To the sidelined activists, Skoda’s approach and the Nashville convention are the antithesis of what the movement should be about. “What’s the difference between what he’s doing and the federal government being tyrannical?” asks Mark Herr, leader of the Mid-South Tea Party, which split off from Skoda’s Memphis group in late spring. “There’s a rebellion against top-down leadership and a desire for bottom-up government.”
On the last day of the convention, Herr and three other Tea Party Nation defectors showed up at the Opryland Hotel to hold a press conference.
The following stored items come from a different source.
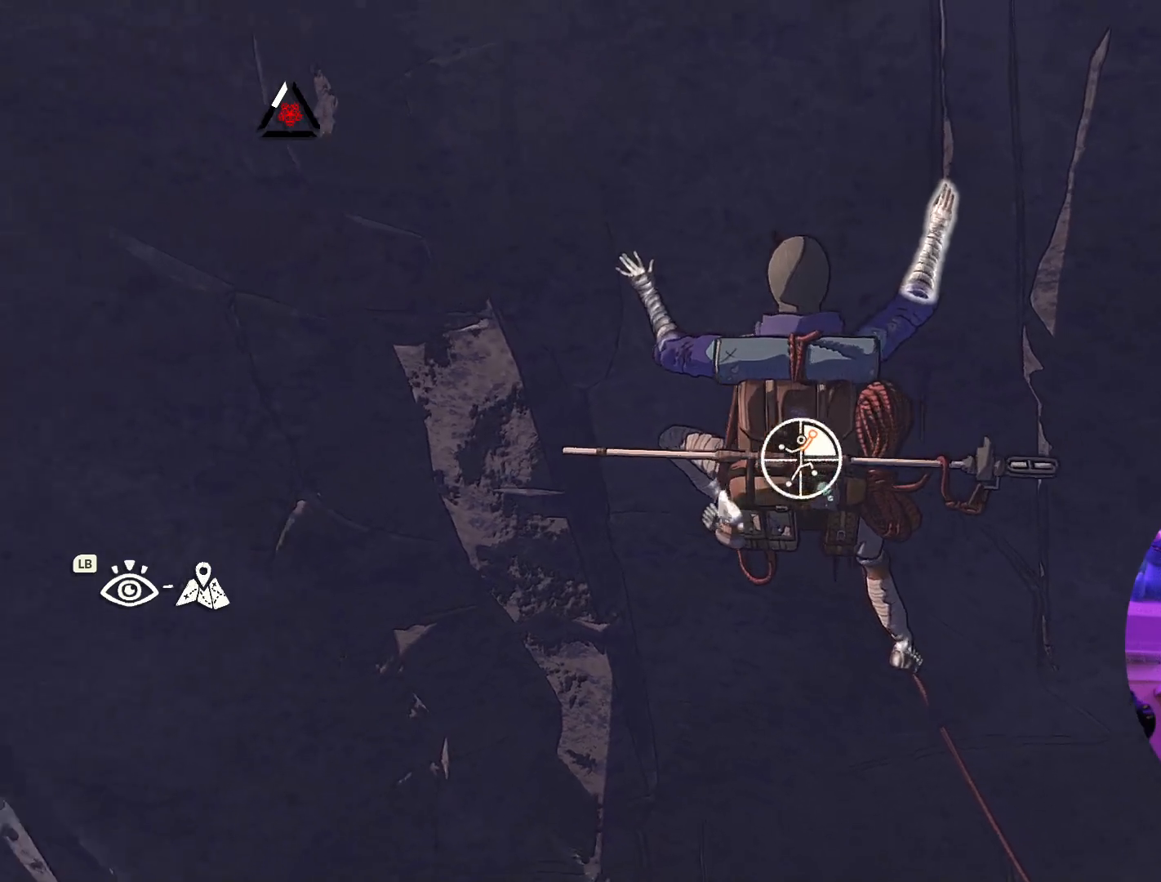
{"dt_ms": 500, "buttons": ["R1"], "left_stick": "center", "right_stick": "center", "events": [[350, "right_stick", "center"]]}
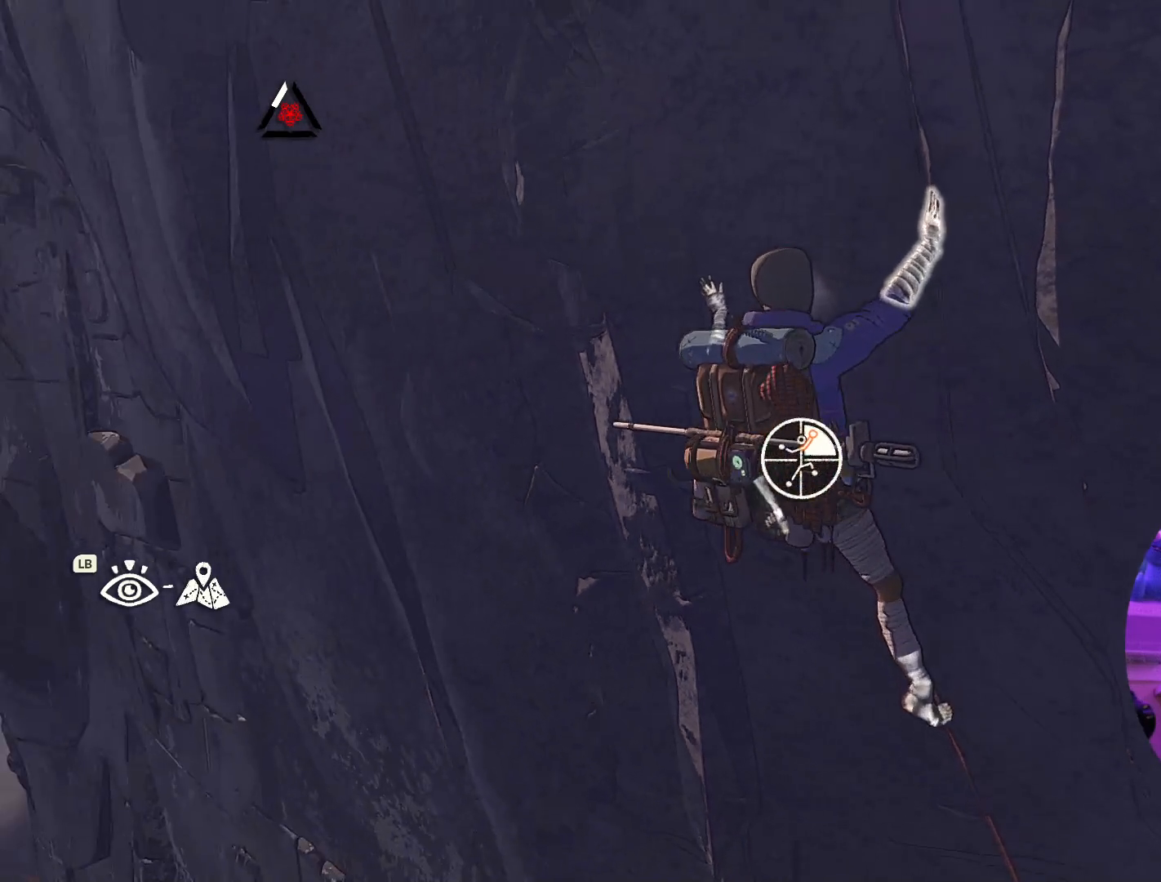
{"dt_ms": 500, "buttons": ["R1"], "left_stick": "center", "right_stick": "right", "events": [[133, "right_stick", "right"]]}
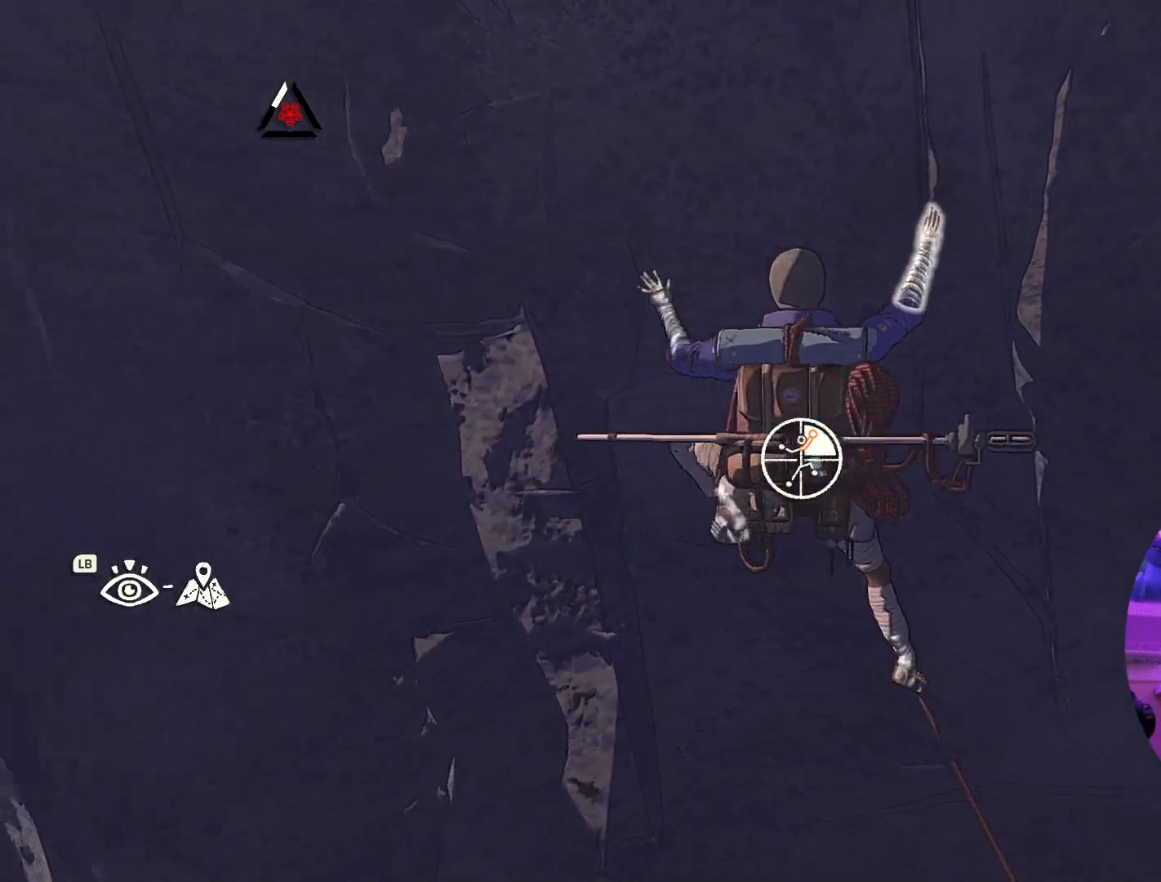
{"dt_ms": 500, "buttons": ["R1"], "left_stick": "center", "right_stick": "center", "events": [[67, "right_stick", "up"], [283, "right_stick", "center"]]}
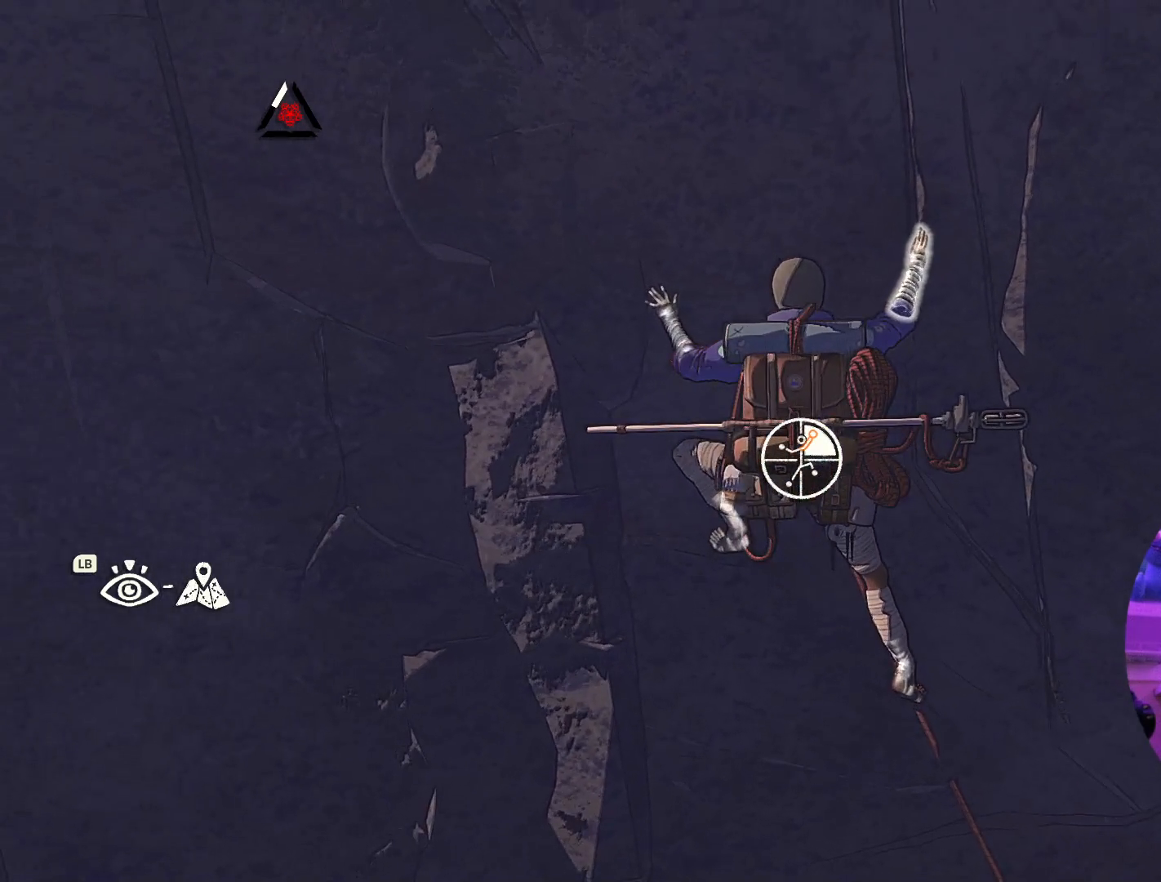
{"dt_ms": 500, "buttons": ["R1"], "left_stick": "center", "right_stick": "up", "events": [[500, "right_stick", "up"]]}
In the preceding weeks, they had united 34 of the state’s Tea Party groups into the Tennessee Tea Party Coalition and wanted the media to know that they were the real grassroots endeavor. Though they declined to level outright attacks against the tea partiers participating in the convention (“We don’t want to be drug into a contest with them,” one explained), they did complain about the event’s exclusivity and suggest that Phillips is excessively sympathetic to the GOP.
Whether the tea partiers will prove too busy fighting among themselves to fight the Republicans, the Democrats, and the system writ large is anyone’s guess. But Skoda is pragmatic enough to know that he can’t cut the non-pragmatists out of the coalition altogether. And so, his vision of winning elections remains in an awkward marriage of convenience with the likes of Farah, and anyone else who doubts Obama’s citizenship. “Look, Joseph Farah--when you look at the statistics and the polling, there are some people who believe this is problematic,” he told me, referring to the birth certificate. “Do I agree with all of his premises? I don’t have to. That’s America."